A performance são-paulina lembra os tempos áureos de 2012, quando o clube conquistou a Sul-Americana com elenco bem estruturado. Naquele ano, o time de Ney Franco venceu 12 dos 14 jogos disputados na competição, aproveitamento de 85,7% que contrasta drasticamente com os atuais 33% de aproveitamento dos demais brasileiros na fase de grupos.

Comparação internacional revela déficit estrutural

Enquanto brasileiros patinam, clubes argentinos e uruguaios chegam mais preparados à Sul-Americana. O Racing, atual campeão, iniciou a temporada em fevereiro focado exclusivamente na competição continental até maio. Já os brasileiros disputam simultaneamente Estaduais, Copa do Brasil, Brasileirão e Sul-Americana, acumulando até 70 jogos anuais contra 45 dos rivais platinos.

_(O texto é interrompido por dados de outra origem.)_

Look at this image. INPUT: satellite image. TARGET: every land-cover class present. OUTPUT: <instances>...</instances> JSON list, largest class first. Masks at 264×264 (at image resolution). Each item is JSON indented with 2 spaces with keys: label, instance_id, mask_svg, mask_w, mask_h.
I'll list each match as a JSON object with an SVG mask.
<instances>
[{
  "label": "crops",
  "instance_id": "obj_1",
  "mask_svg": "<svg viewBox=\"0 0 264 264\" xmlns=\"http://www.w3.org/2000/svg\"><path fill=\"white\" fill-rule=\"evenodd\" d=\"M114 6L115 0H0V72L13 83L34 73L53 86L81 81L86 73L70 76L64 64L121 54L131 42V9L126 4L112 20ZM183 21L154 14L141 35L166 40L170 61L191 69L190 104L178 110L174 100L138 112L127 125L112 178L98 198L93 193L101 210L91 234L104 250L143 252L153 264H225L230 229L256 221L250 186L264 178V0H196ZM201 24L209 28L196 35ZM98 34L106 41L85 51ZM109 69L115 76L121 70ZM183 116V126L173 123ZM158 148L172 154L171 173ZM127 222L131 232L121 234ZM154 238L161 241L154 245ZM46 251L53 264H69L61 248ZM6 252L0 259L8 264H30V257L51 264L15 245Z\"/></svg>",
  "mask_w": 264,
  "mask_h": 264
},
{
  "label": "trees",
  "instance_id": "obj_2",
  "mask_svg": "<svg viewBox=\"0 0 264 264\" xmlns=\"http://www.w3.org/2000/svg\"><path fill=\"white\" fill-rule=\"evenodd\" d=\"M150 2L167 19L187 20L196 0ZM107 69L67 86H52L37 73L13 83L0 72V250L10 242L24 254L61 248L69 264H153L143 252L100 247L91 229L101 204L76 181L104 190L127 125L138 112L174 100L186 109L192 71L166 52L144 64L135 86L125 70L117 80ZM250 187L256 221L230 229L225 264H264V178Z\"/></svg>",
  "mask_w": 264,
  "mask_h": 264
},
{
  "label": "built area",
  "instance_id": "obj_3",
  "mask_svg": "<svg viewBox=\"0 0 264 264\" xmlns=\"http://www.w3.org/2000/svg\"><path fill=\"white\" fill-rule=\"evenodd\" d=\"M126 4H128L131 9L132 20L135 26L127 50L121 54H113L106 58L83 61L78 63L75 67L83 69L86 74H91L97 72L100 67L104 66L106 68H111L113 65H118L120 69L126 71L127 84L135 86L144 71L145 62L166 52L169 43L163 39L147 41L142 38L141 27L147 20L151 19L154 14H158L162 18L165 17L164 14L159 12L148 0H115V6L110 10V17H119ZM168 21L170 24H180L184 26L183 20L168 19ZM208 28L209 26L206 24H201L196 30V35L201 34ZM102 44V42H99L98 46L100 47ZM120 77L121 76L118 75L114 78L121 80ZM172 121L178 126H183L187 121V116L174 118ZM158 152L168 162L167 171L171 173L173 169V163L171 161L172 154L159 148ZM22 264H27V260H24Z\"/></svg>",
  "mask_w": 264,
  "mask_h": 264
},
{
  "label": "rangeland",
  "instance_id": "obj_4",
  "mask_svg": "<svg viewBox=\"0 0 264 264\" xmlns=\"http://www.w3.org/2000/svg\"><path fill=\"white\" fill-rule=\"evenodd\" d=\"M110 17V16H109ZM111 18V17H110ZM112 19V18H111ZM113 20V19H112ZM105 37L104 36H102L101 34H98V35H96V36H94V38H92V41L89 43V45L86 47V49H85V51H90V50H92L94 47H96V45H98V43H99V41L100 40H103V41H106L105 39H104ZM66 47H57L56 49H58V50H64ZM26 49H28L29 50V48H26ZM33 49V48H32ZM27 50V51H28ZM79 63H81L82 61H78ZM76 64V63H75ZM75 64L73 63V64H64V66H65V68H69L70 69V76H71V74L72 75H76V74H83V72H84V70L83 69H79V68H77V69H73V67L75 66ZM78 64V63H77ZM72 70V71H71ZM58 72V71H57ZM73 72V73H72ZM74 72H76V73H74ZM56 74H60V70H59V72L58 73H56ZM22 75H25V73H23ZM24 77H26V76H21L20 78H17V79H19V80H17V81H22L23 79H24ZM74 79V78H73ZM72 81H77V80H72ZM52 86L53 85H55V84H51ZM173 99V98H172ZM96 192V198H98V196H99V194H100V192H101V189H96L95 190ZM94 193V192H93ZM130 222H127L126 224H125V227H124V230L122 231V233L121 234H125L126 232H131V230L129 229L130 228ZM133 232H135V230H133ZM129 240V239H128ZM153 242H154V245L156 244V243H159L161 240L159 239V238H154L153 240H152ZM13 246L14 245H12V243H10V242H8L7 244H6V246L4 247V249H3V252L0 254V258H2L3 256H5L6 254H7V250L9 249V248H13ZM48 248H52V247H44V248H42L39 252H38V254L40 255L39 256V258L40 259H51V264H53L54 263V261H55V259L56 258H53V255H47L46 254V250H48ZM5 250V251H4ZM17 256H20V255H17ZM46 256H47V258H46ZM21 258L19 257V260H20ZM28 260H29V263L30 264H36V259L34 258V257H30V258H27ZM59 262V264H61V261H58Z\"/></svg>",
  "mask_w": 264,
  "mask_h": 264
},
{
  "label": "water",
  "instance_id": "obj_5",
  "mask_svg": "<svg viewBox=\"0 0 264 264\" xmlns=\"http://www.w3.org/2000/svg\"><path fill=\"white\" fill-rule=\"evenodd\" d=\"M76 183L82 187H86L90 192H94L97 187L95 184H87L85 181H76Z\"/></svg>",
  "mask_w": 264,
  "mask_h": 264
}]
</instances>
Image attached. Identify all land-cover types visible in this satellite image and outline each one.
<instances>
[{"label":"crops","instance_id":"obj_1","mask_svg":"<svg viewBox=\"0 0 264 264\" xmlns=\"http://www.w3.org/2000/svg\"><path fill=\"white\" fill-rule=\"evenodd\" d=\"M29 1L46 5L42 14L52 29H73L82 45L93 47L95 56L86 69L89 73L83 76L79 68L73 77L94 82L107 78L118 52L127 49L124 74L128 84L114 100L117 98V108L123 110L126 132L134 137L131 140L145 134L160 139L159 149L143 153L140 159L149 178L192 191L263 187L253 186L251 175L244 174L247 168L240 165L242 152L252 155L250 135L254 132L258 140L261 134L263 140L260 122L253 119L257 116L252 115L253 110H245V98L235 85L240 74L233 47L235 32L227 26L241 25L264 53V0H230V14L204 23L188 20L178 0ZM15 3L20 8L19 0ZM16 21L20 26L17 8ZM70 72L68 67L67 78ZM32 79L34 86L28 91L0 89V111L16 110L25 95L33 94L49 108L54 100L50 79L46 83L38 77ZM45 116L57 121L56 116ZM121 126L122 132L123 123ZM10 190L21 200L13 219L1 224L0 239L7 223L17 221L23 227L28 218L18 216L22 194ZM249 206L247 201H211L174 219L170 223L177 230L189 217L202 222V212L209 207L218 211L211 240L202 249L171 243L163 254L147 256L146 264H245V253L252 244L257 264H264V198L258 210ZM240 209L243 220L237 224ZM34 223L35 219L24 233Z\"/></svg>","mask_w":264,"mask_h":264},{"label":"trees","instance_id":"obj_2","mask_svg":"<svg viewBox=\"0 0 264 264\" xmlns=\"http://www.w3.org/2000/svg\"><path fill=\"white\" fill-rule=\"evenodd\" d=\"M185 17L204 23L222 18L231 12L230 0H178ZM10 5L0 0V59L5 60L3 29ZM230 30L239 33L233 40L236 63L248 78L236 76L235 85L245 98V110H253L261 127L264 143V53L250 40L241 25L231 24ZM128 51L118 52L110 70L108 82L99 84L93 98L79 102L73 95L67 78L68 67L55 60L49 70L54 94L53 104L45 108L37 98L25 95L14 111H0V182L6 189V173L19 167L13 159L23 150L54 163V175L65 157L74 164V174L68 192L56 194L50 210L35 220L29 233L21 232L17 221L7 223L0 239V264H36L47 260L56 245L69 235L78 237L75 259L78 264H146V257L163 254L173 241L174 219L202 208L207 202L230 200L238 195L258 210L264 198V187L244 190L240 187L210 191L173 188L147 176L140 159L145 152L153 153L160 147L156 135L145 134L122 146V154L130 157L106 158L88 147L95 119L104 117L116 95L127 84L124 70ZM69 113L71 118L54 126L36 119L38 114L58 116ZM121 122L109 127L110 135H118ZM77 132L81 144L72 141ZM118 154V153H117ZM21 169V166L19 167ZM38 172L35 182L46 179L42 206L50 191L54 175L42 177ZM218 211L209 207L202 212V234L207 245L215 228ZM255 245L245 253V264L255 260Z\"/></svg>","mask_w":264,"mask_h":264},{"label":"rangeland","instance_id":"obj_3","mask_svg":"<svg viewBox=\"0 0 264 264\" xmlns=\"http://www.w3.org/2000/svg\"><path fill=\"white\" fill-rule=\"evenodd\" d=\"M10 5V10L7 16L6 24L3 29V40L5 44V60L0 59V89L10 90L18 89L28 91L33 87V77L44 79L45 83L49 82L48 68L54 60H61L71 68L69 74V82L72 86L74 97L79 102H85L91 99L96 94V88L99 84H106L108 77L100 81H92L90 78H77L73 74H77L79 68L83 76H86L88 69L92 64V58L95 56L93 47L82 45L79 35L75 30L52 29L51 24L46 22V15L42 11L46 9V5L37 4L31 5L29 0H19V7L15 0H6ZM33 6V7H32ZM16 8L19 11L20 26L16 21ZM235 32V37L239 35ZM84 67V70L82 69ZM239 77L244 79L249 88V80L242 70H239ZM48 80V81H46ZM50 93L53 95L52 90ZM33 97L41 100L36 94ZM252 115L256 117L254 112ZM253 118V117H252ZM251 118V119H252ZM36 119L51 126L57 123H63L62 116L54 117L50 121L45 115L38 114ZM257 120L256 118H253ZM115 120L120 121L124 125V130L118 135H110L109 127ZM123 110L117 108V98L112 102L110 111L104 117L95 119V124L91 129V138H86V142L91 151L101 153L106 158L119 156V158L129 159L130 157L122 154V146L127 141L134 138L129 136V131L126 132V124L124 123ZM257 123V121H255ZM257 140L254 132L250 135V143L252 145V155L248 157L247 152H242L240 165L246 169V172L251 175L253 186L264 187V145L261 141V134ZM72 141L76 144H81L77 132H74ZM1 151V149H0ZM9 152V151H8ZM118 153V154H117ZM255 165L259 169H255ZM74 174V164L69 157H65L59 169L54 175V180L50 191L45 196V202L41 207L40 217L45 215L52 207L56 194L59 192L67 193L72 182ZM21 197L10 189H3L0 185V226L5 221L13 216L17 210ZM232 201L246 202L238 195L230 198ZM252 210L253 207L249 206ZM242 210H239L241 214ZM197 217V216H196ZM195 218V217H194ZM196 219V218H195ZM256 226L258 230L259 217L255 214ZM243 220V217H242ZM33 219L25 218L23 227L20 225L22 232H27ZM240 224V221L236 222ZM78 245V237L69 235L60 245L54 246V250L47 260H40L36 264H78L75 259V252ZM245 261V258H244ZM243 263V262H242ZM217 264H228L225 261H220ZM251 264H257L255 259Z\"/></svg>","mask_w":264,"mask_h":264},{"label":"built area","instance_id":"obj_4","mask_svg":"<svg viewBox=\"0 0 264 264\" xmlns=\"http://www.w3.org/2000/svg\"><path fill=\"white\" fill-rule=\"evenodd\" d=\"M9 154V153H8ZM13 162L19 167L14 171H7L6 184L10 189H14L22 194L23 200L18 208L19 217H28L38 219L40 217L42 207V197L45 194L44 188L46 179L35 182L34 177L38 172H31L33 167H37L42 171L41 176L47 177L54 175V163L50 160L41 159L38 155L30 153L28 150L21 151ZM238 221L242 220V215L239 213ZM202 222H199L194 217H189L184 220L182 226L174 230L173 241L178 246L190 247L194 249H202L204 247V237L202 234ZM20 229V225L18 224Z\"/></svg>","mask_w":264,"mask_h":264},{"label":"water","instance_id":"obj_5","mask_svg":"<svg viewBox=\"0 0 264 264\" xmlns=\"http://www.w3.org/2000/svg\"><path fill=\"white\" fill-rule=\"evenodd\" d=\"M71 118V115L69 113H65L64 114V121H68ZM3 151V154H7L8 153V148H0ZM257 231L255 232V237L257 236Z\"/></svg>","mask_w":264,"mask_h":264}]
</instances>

O desgaste físico é evidente nos números: clubes brasileiros na Sul-Americana registram média de 2,3 lesões musculares por mês durante o período de disputa da competição, contra 1,1 dos argentinos. A diferença se reflete em campo, onde brasileiros apresentam queda de rendimento de 18% entre primeiro e segundo tempo nos jogos continentais.

CBF precisa repensar estrutura calendário

A solução passa por reformulação do calendário nacional. Países como Argentina e Uruguai concentram seus campeonatos nacionais entre março e dezembro, liberando janeiro e fevereiro para pré-temporada focada nas competições continentais. O Brasil mantém estrutura fragmentada com Estaduais em janeiro-abril, prejudicando preparação específica para Libertadores e Sul-Americana.

Os próximos jogos da segunda rodada acontecem na semana de 25 de fevereiro. Santos recebe o Saprissa precisando reverter desvantagem, enquanto Vasco e Grêmio jogam em casa buscando classificação direta. O São Paulo visita o Medellín podendo confirmar liderança do grupo com rodada de antecedência.